Jim Knee intervened. “Miss Na-Draa was
under a Witch's
Draw
. It was not her doing. Anyway, no one is going anywhere with Miss Na-Draa unless she decides to come back to the Forest with us.”

But Tod had not escaped from Oraton-Marr's clutches only to run back home. “We're not going to the Forest,” Tod told the jinnee. “We're going into the desert to get the Egg of the Orm. You
know
that, Jim Knee.”

“I know no such thing,” Jim Knee replied. “My Command is to keep my master's Apprentice safe.”


And
to seek out the Egg of the Orm,” Tod told Jim Knee.

“Indeed. But my Master gave me two separate Commands. And if two Commands are incompatible—which these are, for I cannot seek the Egg of the Orm
and
keep you safe—the human safety Command
prevails. So I am taking you back to the Forest.”

“I'm not going,” said Tod.

“Yes, you are.” Jim Knee took a step toward Tod only to find his way barred by Ferdie and Oskar.

“Are you Commanded to force me to do something against my will?” Tod demanded.

“Well . . . no. I am not.”

“But I am refusing to go,” Tod said. “And if you make me
go I will fight you. And because you are much more powerful than I am, I shall get hurt. Which is hardly very safe.”

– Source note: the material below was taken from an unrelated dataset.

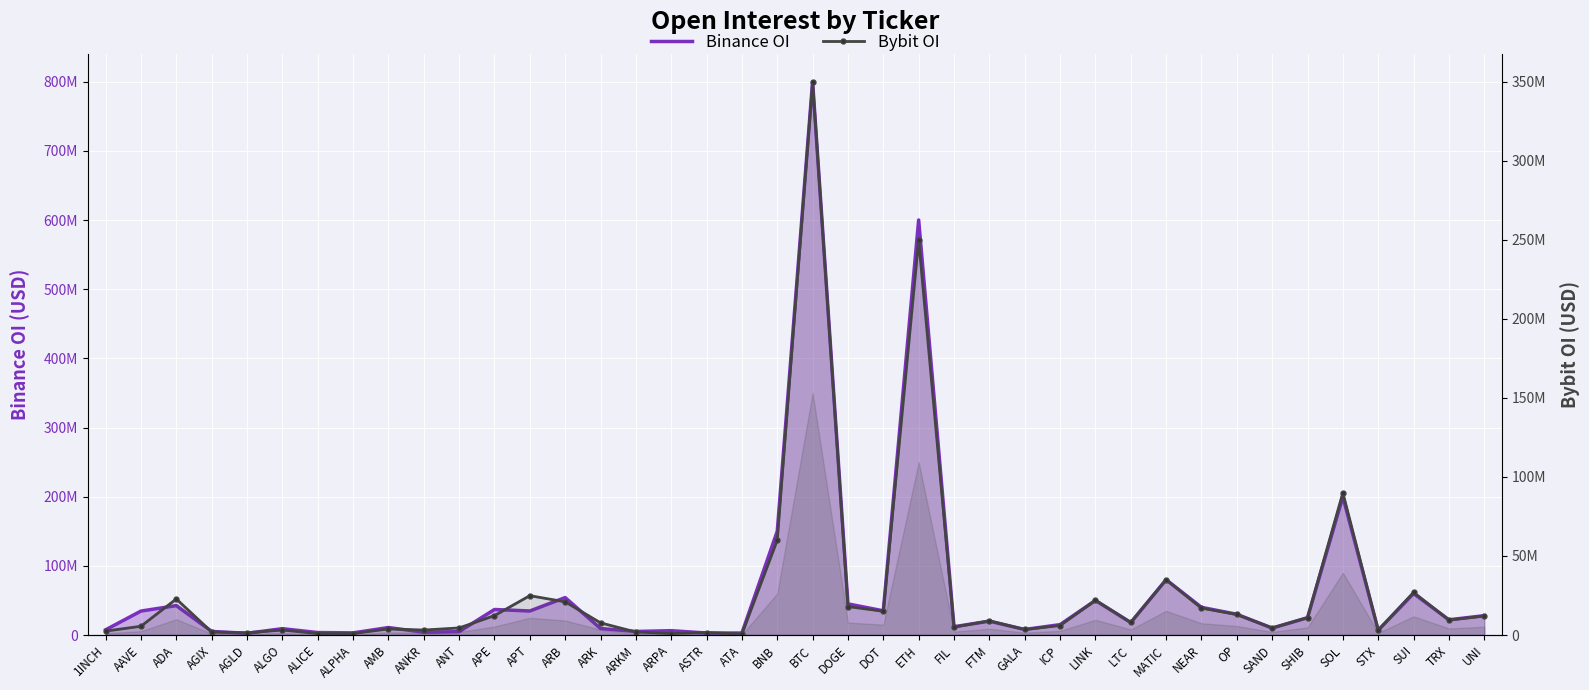

Read the Binance OI value at SOL, to the nearest 10.

200000000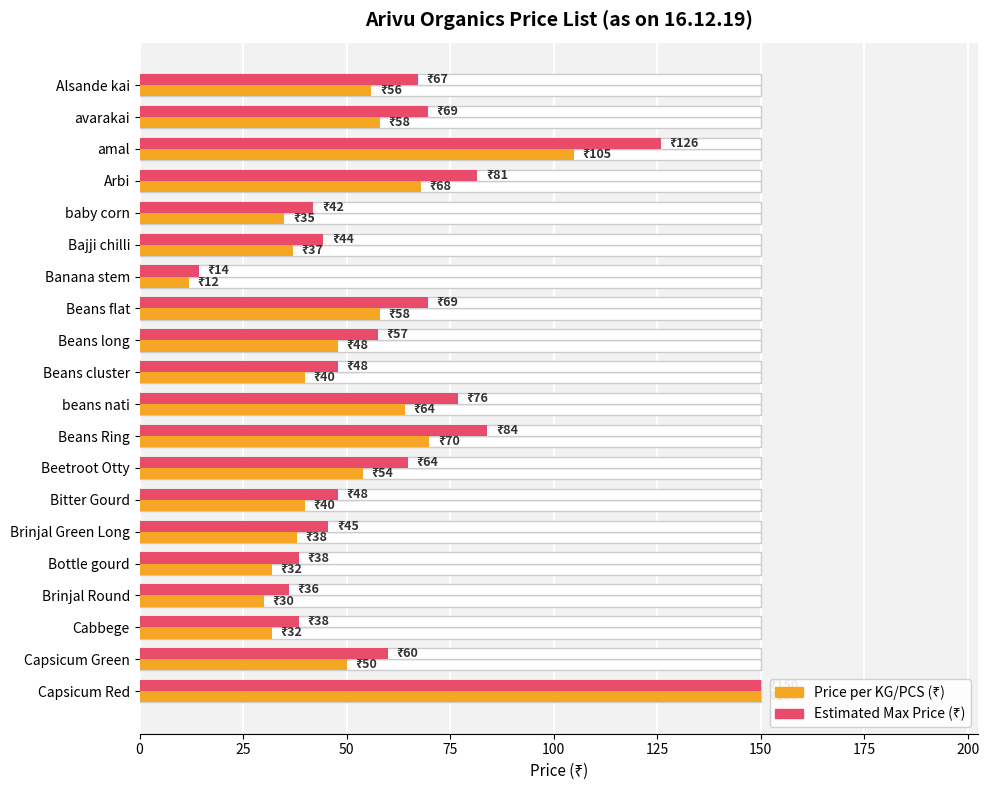

Is it true that Estimated Max Price equals 19.1 at baby corn?

False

Jim Knee was shocked. “I would never hurt you, Alice,” he said. He sighed. “You have the luxury of free will. I do not. I gave that away in exchange for my succession of lives. So I will leave you to enjoy your free will and trust that it all turns out as you wish. Farewell.” With that Jim Knee bowed and walked into the center of the courtyard.

“Wait!” Tod called.

Jim Knee turned. He had expected a change of heart at the last minute. Humans were prone to panicking when left alone, especially young ones. “Yes, Alice?” he asked, a little smugly.

“Will you wait a moment, please? I want to write a note for you to give to Septimus. To tell him where we are. And where the Egg is.” Tod rapidly scribbled the note and handed it to Jim Knee.

Jim Knee looked at the note disdainfully. “I am not a Message Rat,” he said.